# Seitentext:
· · · · ·

Letztendlich sind wir auf einem gutem Weg. Wir in Europa stellen uns der Aufgabe (andere eher nicht). Wir alleine werden das Problem nicht lösen können, genau so wenig wenn Angler, Vogelschützer, Naturschützer und Politik nicht kooperieren. Der eine ist schlauer wie der andere, der eine engstirnig und stur. So gibt es am Ende nur verlierer! Verlieren werden Mensch und Tier, welche von der Natur abhängig sind!

Sorry, am Ende habe ich doch wieder weit "ausgeschweift".

· · · · ·

# Datensatzeinträge:
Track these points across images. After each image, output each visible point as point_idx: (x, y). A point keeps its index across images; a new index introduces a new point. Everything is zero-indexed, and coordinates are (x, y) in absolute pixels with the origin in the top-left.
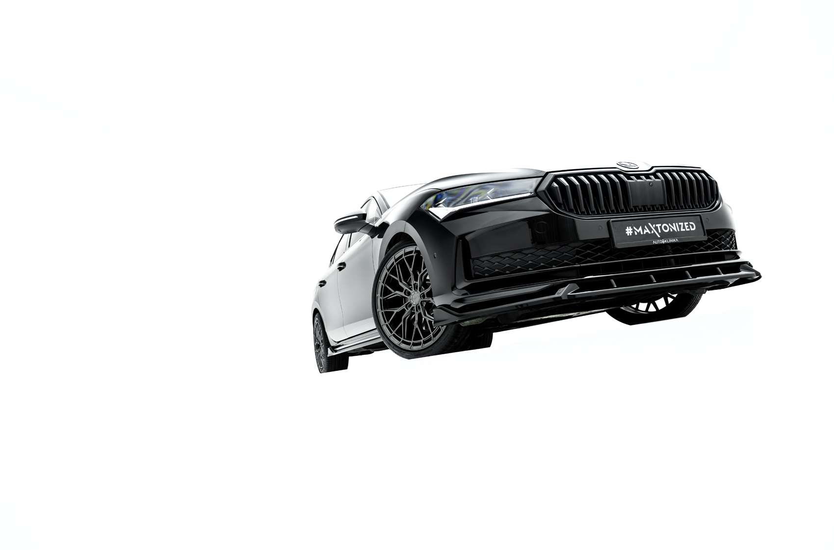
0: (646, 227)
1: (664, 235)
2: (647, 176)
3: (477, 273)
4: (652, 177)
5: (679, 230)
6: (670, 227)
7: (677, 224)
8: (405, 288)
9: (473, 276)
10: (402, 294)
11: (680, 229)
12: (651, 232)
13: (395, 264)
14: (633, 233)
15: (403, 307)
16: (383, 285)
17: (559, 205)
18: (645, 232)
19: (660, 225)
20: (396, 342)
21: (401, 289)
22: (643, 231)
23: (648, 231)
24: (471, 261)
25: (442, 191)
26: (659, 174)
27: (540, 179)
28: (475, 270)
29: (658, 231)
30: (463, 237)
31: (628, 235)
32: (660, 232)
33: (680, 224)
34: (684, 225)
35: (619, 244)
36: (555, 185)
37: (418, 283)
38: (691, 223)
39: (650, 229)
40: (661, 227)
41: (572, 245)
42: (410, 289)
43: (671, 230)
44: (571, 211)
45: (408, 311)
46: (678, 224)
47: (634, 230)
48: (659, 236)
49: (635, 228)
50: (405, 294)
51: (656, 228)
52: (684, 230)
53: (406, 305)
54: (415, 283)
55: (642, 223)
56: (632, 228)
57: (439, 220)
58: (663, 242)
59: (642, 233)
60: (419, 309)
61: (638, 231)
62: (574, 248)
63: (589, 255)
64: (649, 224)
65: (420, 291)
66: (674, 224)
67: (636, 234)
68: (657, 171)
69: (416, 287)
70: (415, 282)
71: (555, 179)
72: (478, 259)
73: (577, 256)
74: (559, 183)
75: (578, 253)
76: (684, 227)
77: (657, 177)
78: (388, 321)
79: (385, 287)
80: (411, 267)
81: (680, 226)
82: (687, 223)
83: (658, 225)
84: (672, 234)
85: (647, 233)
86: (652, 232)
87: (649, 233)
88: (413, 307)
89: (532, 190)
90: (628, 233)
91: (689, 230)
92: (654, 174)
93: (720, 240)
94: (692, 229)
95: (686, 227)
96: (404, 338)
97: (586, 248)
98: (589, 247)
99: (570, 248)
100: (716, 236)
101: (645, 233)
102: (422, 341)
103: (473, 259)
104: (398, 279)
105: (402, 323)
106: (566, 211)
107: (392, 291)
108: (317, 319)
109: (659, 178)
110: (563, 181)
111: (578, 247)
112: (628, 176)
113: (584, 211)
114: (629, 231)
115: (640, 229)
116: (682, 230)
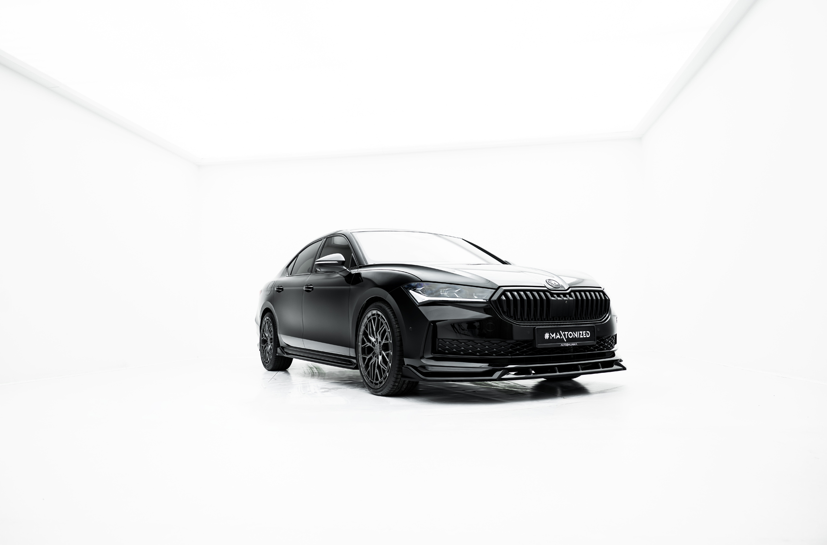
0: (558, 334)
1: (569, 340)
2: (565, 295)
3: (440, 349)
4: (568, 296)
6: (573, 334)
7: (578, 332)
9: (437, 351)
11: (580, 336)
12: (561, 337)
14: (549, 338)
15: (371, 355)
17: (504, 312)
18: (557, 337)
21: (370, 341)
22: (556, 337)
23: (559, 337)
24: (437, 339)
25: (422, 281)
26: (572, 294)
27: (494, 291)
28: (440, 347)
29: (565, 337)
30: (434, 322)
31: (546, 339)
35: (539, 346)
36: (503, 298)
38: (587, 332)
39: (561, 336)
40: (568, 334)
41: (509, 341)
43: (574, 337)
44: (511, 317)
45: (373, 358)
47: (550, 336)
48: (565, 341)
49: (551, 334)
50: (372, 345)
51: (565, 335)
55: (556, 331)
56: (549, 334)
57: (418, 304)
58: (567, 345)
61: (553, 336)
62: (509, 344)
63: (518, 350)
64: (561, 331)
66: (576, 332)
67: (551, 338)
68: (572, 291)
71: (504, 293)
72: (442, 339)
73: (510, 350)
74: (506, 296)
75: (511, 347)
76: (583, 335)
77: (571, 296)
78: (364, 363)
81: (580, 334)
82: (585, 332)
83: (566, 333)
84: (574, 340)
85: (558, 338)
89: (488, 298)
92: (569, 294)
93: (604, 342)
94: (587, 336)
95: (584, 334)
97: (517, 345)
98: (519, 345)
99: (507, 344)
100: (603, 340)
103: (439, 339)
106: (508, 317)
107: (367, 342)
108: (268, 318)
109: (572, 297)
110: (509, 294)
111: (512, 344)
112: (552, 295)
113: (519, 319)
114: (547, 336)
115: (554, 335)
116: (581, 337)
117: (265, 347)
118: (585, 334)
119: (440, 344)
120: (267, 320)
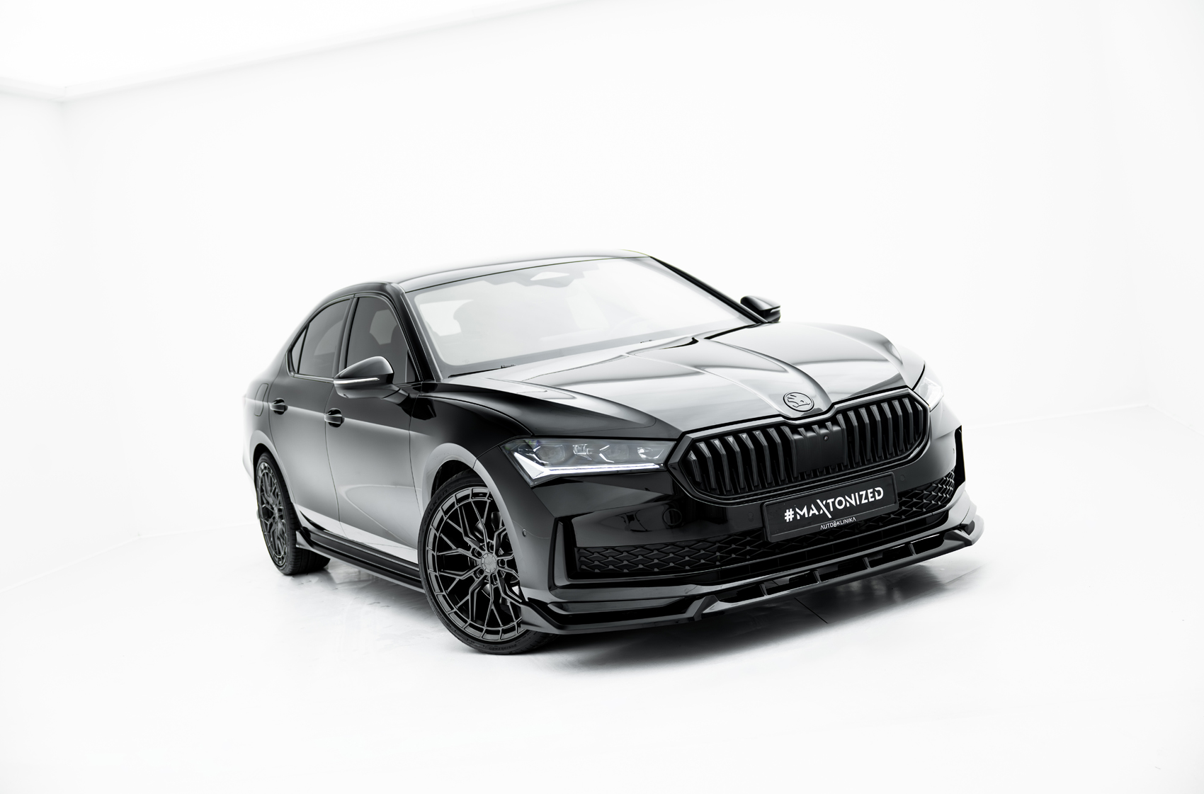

· · · · ·

# Anforderung 1:
Übertrage aus dem Seitentext wortgetreu den Abschnitt, der mit „Letztendlich sind wir“ beginnt und sich bis „Natur abhängig sind!“ fortsetzt.
# Anforderung 2:
Welche Gruppen nennt der Seitentext, die zusammenarbeiten müssten, damit das Problem gelöst werden kann?

# Antwortfeld 1:
Letztendlich sind wir auf einem gutem Weg. Wir in Europa stellen uns der Aufgabe (andere eher nicht). Wir alleine werden das Problem nicht lösen können, genau so wenig wenn Angler, Vogelschützer, Naturschützer und Politik nicht kooperieren. Der eine ist schlauer wie der andere, der eine engstirnig und stur. So gibt es am Ende nur verlierer! Verlieren werden Mensch und Tier, welche von der Natur abhängig sind!

# Antwortfeld 2:
Angler, Vogelschützer, Naturschützer und Politik.